Bridget Perrier | |
Birth Place: | Thunder Bay, Ontario, Canada |
Occupation: | Anti-prostitution activist, former prostitute |
Organization: | Sex Trade 101 |
Children: | Tanner (deceased) |
Bridget Perrier (born 1977) is an activist and former trafficked prostitute who cofounded Sex Trade 101[1] with Natasha Falle.[2] She became a child prostitute at the age of 12 while she was staying at a group home and an older girl there persuaded her to become a runaway in order to sell sex to a pedophile named Charlie.[3] She had a son, Tanner, who developed cancer as an infant and died at the age of five with the dying wish that his mother get out of the sex industry.[4] In 2000, she moved to Toronto from Thunder Bay, Ontario, Canada.[5] She is the stepmother of Angel, whose biological mother was Brenda Wolfe, one of Robert Pickton's murder victims.[6] In 2009, Perrier accompanied Angel at Toronto's Native Women's Resource Centre for the Sisters in Spirit vigil in remembrance of Wolfe and the other more than 500 Canadian Aboriginal women who have been murdered or gone missing over the past 30 years.[7] In 2010, Perrier picketed a courthouse in downtown Toronto in recognition of International Day of No Prostitution. She was joined by Trisha Baptie, Natasha Falle, Katarina MacLeod, and Christine Barkhouse, all former human trafficking victims.[8] In 2012, after being removed from a news conference relating to Bedford v.

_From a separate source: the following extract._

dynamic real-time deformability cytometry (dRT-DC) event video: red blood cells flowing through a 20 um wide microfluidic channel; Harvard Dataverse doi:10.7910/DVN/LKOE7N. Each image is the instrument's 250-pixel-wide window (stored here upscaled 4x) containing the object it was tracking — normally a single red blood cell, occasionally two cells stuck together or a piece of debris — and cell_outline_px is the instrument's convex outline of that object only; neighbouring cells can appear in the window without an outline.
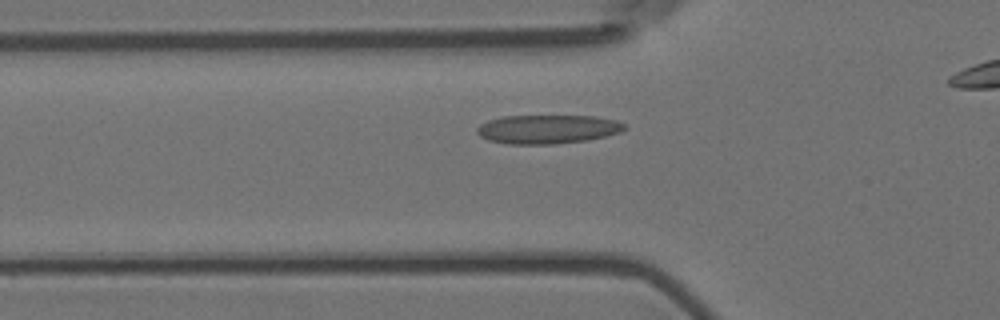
{"species": "Egyptian fruit bat (a non-hibernating species)", "species_latin": "Rousettus aegyptiacus", "temperature_condition": "room temperature", "stored_images_in_passage": 42, "camera_frame_rate_fps": 3000, "um_per_image_px": 0.085, "animal": {"sex": "female"}, "frame": {"image": 1, "passage_image": 12, "time_ms": 3.667, "image_size_px": [1000, 320], "cell_outline_px": [[628, 128], [620, 132], [604, 136], [584, 140], [552, 144], [508, 144], [488, 140], [480, 136], [476, 132], [476, 128], [480, 124], [488, 120], [504, 116], [596, 116], [616, 120], [624, 124]], "centroid_in_image_um": [46.52, 10.97], "position_along_channel_um": 79.3, "area_um2": 24.74}}
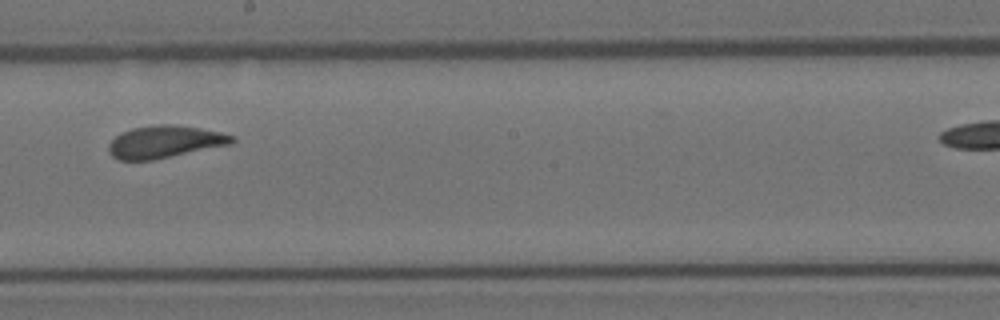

Canada, Perrier demonstrated a pimp stick to the media, saying that she had been battered with a pimp stick by her pimp every day that he prostituted her.[9] Perrier opposed the legalization of brothels as proposed in Bedford v. Canada, saying, "Having a legal bawdy house is not going to make it any safer. You are still going to attract serial killers, rapists, perverts."[10] Bridget shared her story in the ground breaking article by Dr. Vincent J. Felitti in Cancer InCytes magazine (Volume 2, Issue 1) about how childhood trauma is associated with chronic diseases during adulthood and how child trafficking will eventually worsen the economic burden on civil governance.[11]